4 Matching Annotations
  1. Nov 2017
    1. individual action shall leave us free to do whatever does not violate the equal rights of another.

      In this annotation, though I understand there is a contradictory aspect of this statement, (given UVa's history of gender and racial exclusion) that’s not where I’d like to focus. Rather, I ask, existentially, are there harms to societal freedom? Currently, our society values the idea of being an individual more and more. According to the famous sociologist Peter L. Berger, modern society's concept of dignity is reliant on an individual emancipating himself from certain societal rules. Our society's thirst for uniqueness can be seen as harmful. Later in the report, Jefferson writes about how molding individuals into habits of reflection will “render them examples of virtue to others & of happiness within themselves.” But, now I ask, is our modern day search for “dignity” getting in the way of what other’s consider virtuous? Increasingly people feel loneliness and estrangement from themselves and society. Can there be too much freedom?

    2. instil into them the precepts of virtue & order.

      I selected this excerpt because it is rare for an institution to prioritize the successful instillment of virtue & order. UVa's student led honor system, similar to the precepts of virtue and order, is a malleable form of governance that changes over time. Other institutions have cheating policies and varieties of regulations, but UVa's untaught loyalty to honor creates a sense of trust that is unmatched. Precepts are normally societal rules that regulate behaviors and thoughts; however, though it is similar, our UVa community determines our precepts. This power instills students with dignity, which leads to internal acceptance of our society's virtues; rather than the confinement experienced by other individuals who aren't granted governance.

  2. Sep 2017
    1. To harmonize & promote the interests of agriculture, manufactures & commerce and by well informed views of political economy to give a free scope to the public industry.

      The election of 1800 marks a pivotal change in American economic policy that parallels this quote above. When Thomas Jefferson became president in 1801, America's economic policy shifted from heavily regulated (Federalists) to more laissez faire (Jeffersonians). Jefferson's objective was to promote freedom for pursuit of individual self-interest, which would stimulate economic growth. Jefferson's policy mirrored the invisible hand theory Adam Smith presented in "The Wealth of Nations." Economies operate best when self-interest is not governmentally limited. Jefferson prioritized lenience on agricultural and manufacturing regulation.

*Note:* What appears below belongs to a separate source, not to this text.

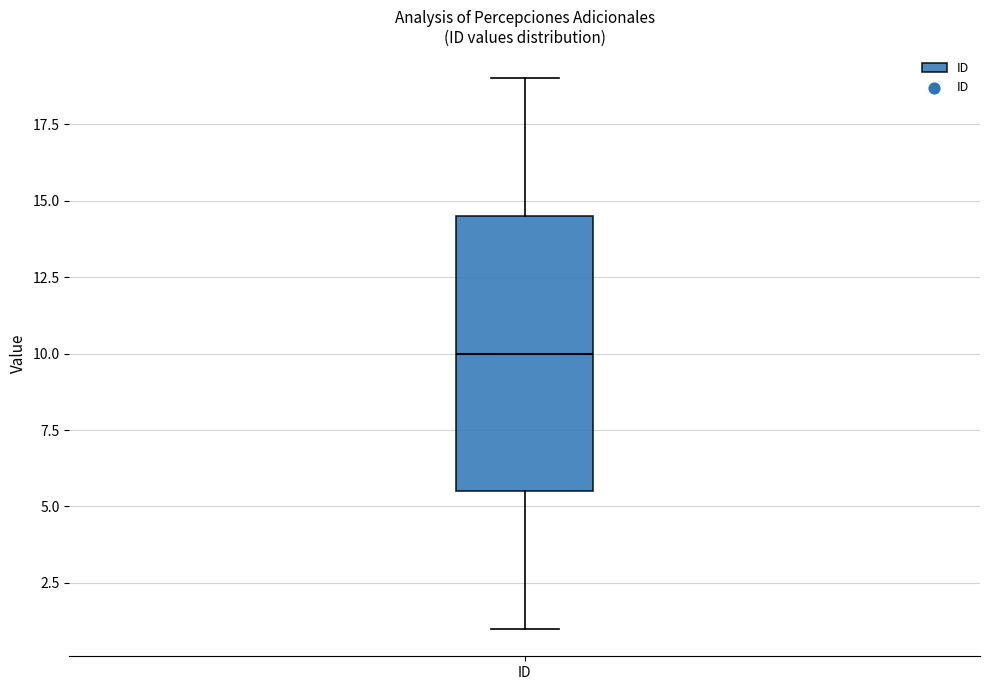

Where is the lower edge of the box for ID on the y-axis? The values are not printed on the chart, so give them approximately, as read against the axis.

5.5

However, UVa curriculum has a holistic approach, in which students will have "well informed views of political economy." This is evidence that Jefferson didn't allow for personal bias to influence the curriculum.

    2. In conformity with the principles of our constitution

      As evident from both the past and present, the University of Virginia values adherence to the Constitution. The subsequent portion of this sentence elucidates the reasoning for Thomas Jefferson's vision of the Rotunda (a library) as the epicenter of campus, rather than a Chapel. UVa's respect for the separation between church and state epitomizes one of the many successes that come from "conformity with the principles of our constitution." However, in my eyes, there are negatives to an absolute adherence to this rule. Supporting outlook of judicial activism, I believe the ideals presented in the Constitution should accomodate situational context. On August 11, when neo-nazi's stormed our campus, the principles of freedom of speech and right to assemble were abused. Cleary, this illuminates a detriment to our undying loyalty to the Constitution.